THE PANELS CLOSED over this frightful view, but the lights didn't go on in the lounge. Inside the Nautilus all was gloom and silence. It left this place of devastation with prodigious speed, 100 feet beneath the waters. Where was it going? North or south? Where would the man flee after this horrible act of revenge?

I reentered my stateroom, where Ned and Conseil were waiting silently. Captain Nemo filled me with insurmountable horror. Whatever he had once suffered at the hands of humanity, he had no right to mete out such punishment. He had made me, if not an accomplice, at least an eyewitness to his vengeance! Even this was intolerable.

At eleven o'clock the electric lights came back on. I went into the lounge. It was deserted. I consulted the various instruments. The Nautilus was fleeing northward at a speed of twenty-five miles per hour, sometimes on the surface of the sea, sometimes thirty feet beneath it.

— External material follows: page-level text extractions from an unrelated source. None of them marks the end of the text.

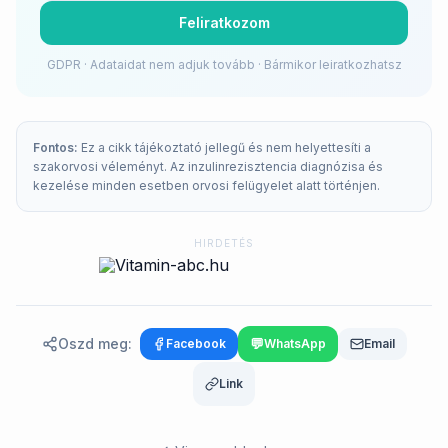
Feliratkozom
GDPR · Adataidat nem adjuk tovább · Bármikor leiratkozhatsz
Fontos:
Ez a cikk tájékoztató jellegű és nem helyettesíti a
szakorvosi véleményt. Az inzulinrezisztencia diagnózisa és
kezelése minden esetben orvosi felügyelet alatt történjen.
HIRDETÉS
Oszd meg:
💬
Facebook
WhatsApp
Email
Link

After our position had been marked on the chart, I saw that we were passing into the mouth of the English Channel, that our heading would take us to the northernmost seas with incomparable speed.

I could barely glimpse the swift passing of longnose sharks, hammerhead sharks, spotted dogfish that frequent these waters, big eagle rays, swarms of seahorse looking like knights on a chessboard, eels quivering like fireworks serpents, armies of crab that fled obliquely by crossing their pincers over their carapaces, finally schools of porpoise that held contests of speed with the Nautilus. But by this point observing, studying, and classifying were out of the question.

By evening we had cleared 200 leagues up the Atlantic. Shadows gathered and gloom overran the sea until the moon came up.

I repaired to my stateroom. I couldn't sleep. I was assaulted by nightmares. That horrible scene of destruction kept repeating in my mind's eye.